§ Problems to work on
1) In the forum thread, at what web address were the 11588 unique length 16q sequences put?
2) Say whether each statement agrees with the forum thread, answering yes or no and quoting the deciding words: (a) The two posters get the same values for 0q through 14q in the group that fixes edges. (b) The poster who shared the 16q sequences used GAP. (c) The face turn metric table gives a nonzero count for 7f.
3) From the forum thread, copy everything from "Feel free to" down to "19f yet myself.".

Ok, now i have corrected the errors to all depths for the group that fixes edges. The previous errors were noted by Tomas Rokicki.

I still am not sure of the nu

I still am not sure of the numbers. For the group that fixes edges, I get the same values for 0q..14q, but at 16q we diverge sharply. Your values are (840513, 17620, 9091) and I get (1075761, 22536, 11588).

I've put the 11588 unique length 16q sequences in the file http://tomas.rokicki.com/16q.txt. I've verified these are unique and I've verified they are canonical; the sequences given are all of length 16.

So either I've got a major bug somewhere, or I'm misunderstanding something. The fact that we agree on 0..14 would seem to contradict the latter.

Anyone see what I'm doing wrong?

Re:Error in calculations

Now when I am thinking closer, I realise that I might have some error since you clearly found more positions then I did. I will look at the problem as soon as possible.
Have you verified the other depths?
Have you verified the group that fixes cubies?

I'm working on the other dept

I'm working on the other depths. It may take me several (days/weeks/months). I haven't verified the group that fixes cubies (I'm not using GAP; perhaps I should learn?)


The face turn metric computation took me 4 days on 10 computers.


I dont have a clue why. But let us do following test. I got following for the face turn metric:

19f 216 (7 unique w.r.t M + inv)
18f 827386
17f 20029566
16f 16944222
15f 4905894
14f 1084624
13f 217374
12f 72008
11f 5220
10f 2521
9f 360
8f 528
7f 0
6f 0
5f 0
4f 0
3f 0
2f 0
1f 0
0f 1

The positions needing 19f in generator form:
F U D2 R2 L2 F2 B' U' L2 B U B D L2 F2 D2 L2 F2 U2
R2 B' R2 L2 U2 B2 D' B2 D2 F' R2 L2 D' R2 U2 B2 U B2 D'
R U R' B2 L U' R2 L U' F2 R L2 B2 U' R2 D2 R2 D B2
U2 B R2 B2 U R2 U B' D F2 L2 B D' R2 F2 R2 L2 D' F2
R' U D' L B2 R' L U' B2 D B2 R' D R2 F2 D F2 L2 U
U B2 D2 R2 D' R2 B2 D' F' U L2 D B' R2 U2 B U' L2 F'
R2 D L2 D' L2 F D F' R2 F U' B' L2 B L2 B' U L2 F'

Can you see if you get the same for this?

I confirm all those numbers:

I confirm all those numbers:
0 1 1 1
8 528 11 6
9 360 8 5
10 2521 63 43
11 5220 117 68
12 72008 1541 821
13 217374 4584 2378
14 1084624 22743 11690
15 4905894 102419 51896
16 16944222 353629 178786
17 20029566 418360 212304
18 827386 17502 9419
19 216 7 7
44089920 920985 467424

Hello, Nice to see


Nice to see this confirmed. I was thinking of putting the table on the main window so that everybody can see it. I hope it's ok with you. How long did it take to compute this table?

With my silly algorithm, it t

With my silly algorithm, it took a bit more than three days on an old 2.8GHz P4. All I do is find all edge solutions of a given length, and see what they do to the corners, and repeat until all corner arrangements are found. The last few take the longest, so I should replace the end phase with a straight use of an optimal solver.

Feel free to put it any of this stuff on the main page as you will.

We agree up to 17f; I haven't

We agree up to 17f; I haven't run 18f or 19f yet myself.

How did you run that so fast, BTW?


Nice to see that we agree on this one.

I have an own algorithm that I will publish everything about as soon as possible and I have also used several powerful computers on this task.

§ Supplied information

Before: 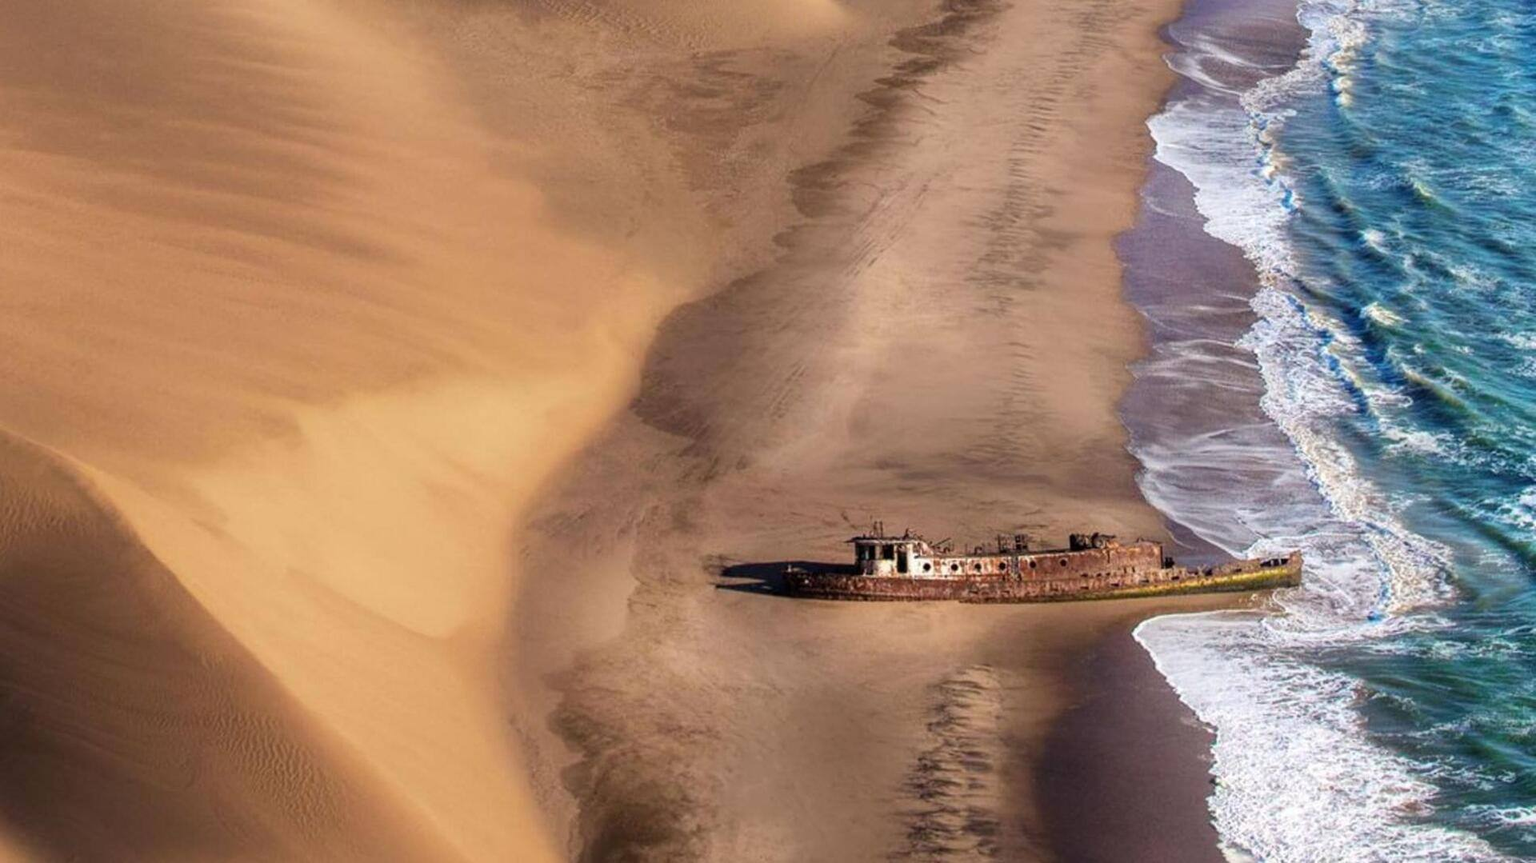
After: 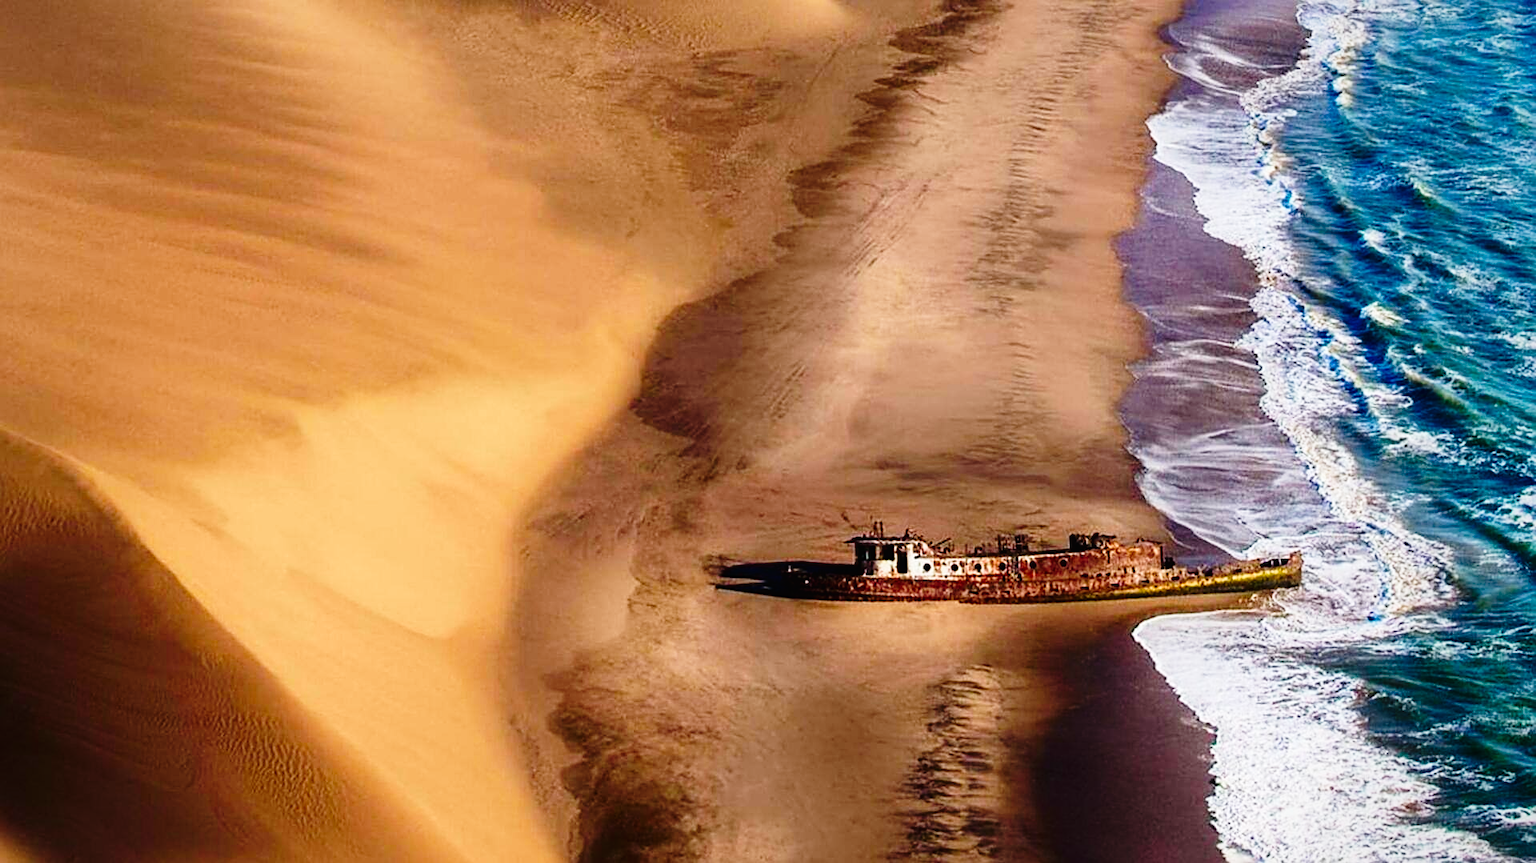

§ Answer set
1) http://tomas.rokicki.com/16q.txt

2)
(a) Yes: "For the group that fixes edges, I get the same values for 0q..14q"
(b) No: "I'm not using GAP; perhaps I should learn?"
(c) No: "7f 0"

3)
Feel free to put it any of this stuff on the main page as you will.

We agree up to 17f; I haven't

We agree up to 17f; I haven't run 18f or 19f yet myself.